Text block

TALLAHASSEE, Fla. -- What words come to mind when you think of marijuana? Smoke, high, illegal? Well, two more may soon be added: legal and lifesaver.
Paige Figi reflects on how medical marijuana helped her child.
"We really didn't think she'd live much longer," she said.
The Florida "Charlotte's Web" law is now named after her child who suffered from seizures. Governor Rick Scott recently signed the bill which legalizes a low-THC strain of the drug.
Figi shared her story at a Florida Department of Health workshop discussing the law.
"The word is out that this is a new seizure treatment and so I feel an obligation and a responsibility to try and get this accessed in Florida for the children."
At the Monday workshop, health officials listened to different testimony about how the new law should be carried out - such as who should be able to dispense the drug. Some pharmacists think they should.
"They're the ones who look at all the drugs, what they do after they come to and ensure that the patients respond well to them," Uri Bloch with Innovation Industries.
A low concentration of medical marijuana is now legal in Florida. Now the question is how should it be carried out?
Holley Moseley was inspired by the story of Charlotte. She hopes their 11-year-old daughter will be able to benefit from the drug soon in Florida.
"We tried everything and yet there's a treatment, a plant that's working and it's curing these children," Moseley said.

Supplied records
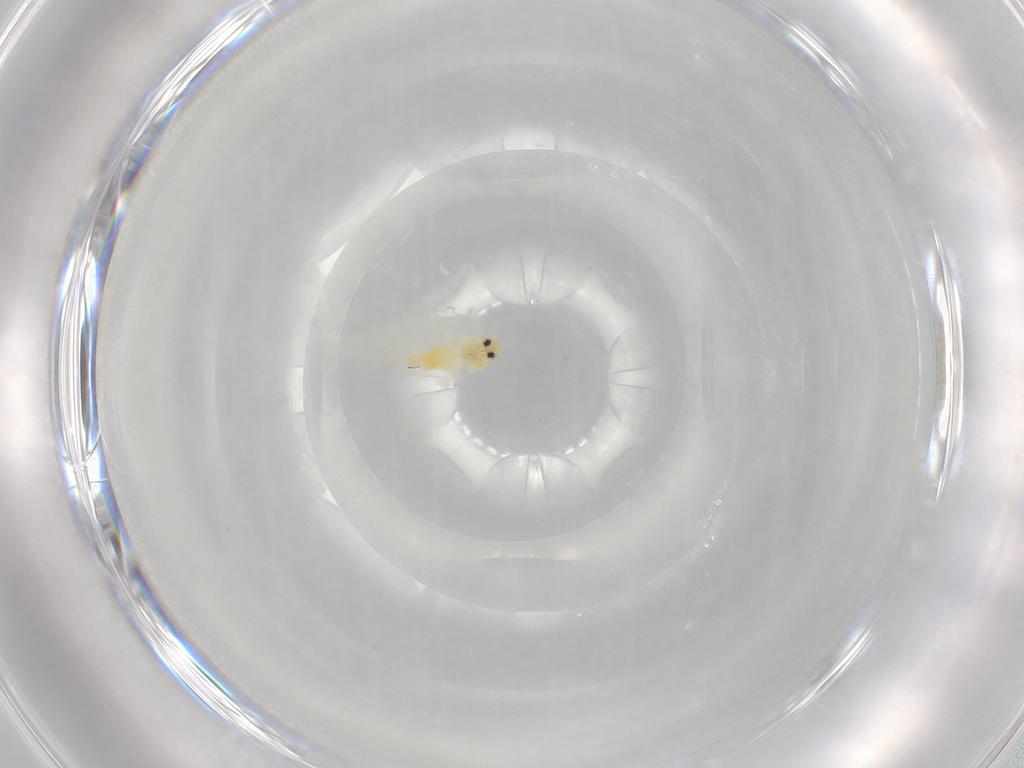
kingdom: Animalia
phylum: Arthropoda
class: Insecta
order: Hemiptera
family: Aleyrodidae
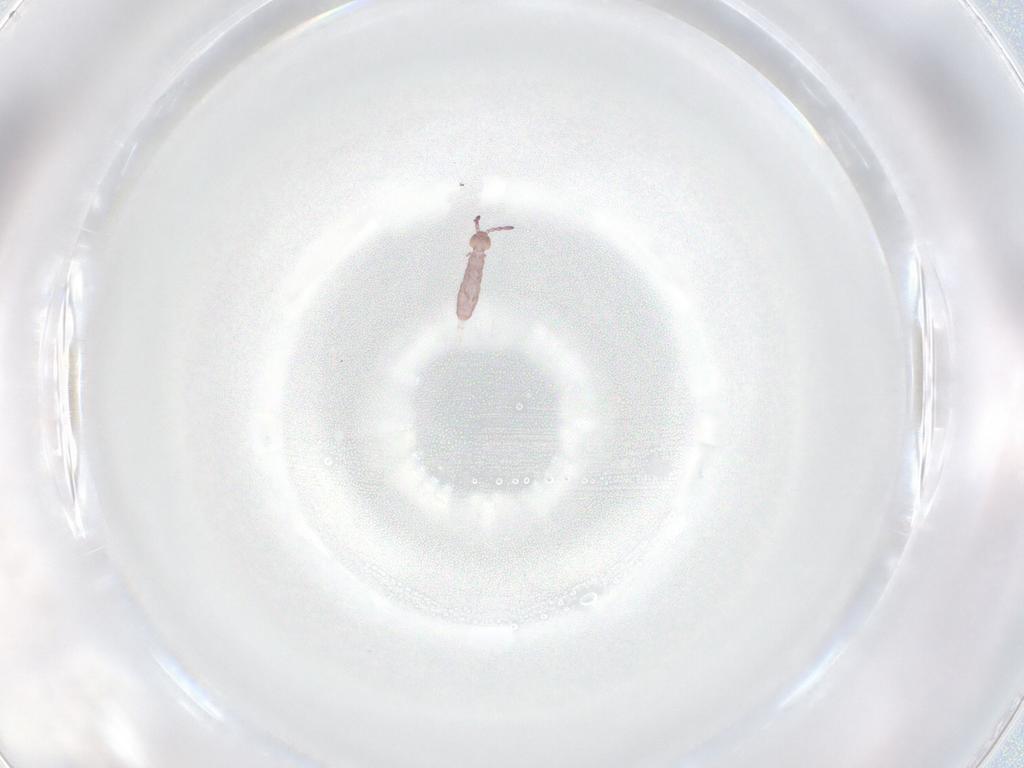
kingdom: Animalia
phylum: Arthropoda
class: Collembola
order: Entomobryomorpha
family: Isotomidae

---

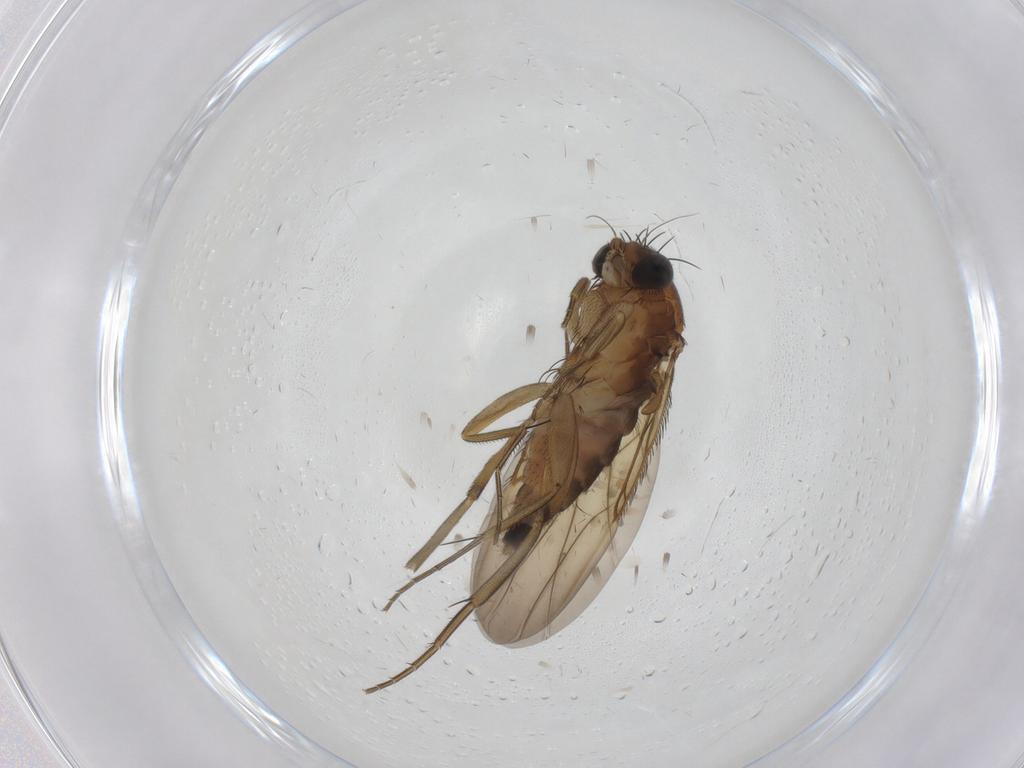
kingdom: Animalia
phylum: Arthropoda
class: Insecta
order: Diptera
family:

Work instruction 1
In the article on Florida's medical marijuana law, who signed the bill that legalizes a low-THC strain of the drug?
Work instruction 2
In the medical marijuana article, swap "bill" for "measure" and write out the passage starting with "TALLAHASSEE, Fla. -- What" and going on through "discussing the law.".

Answer 1
Governor Rick Scott

Answer 2
TALLAHASSEE, Fla. -- What words come to mind when you think of marijuana? Smoke, high, illegal? Well, two more may soon be added: legal and lifesaver.
Paige Figi reflects on how medical marijuana helped her child.
"We really didn't think she'd live much longer," she said.
The Florida "Charlotte's Web" law is now named after her child who suffered from seizures. Governor Rick Scott recently signed the measure which legalizes a low-THC strain of the drug.
Figi shared her story at a Florida Department of Health workshop discussing the law.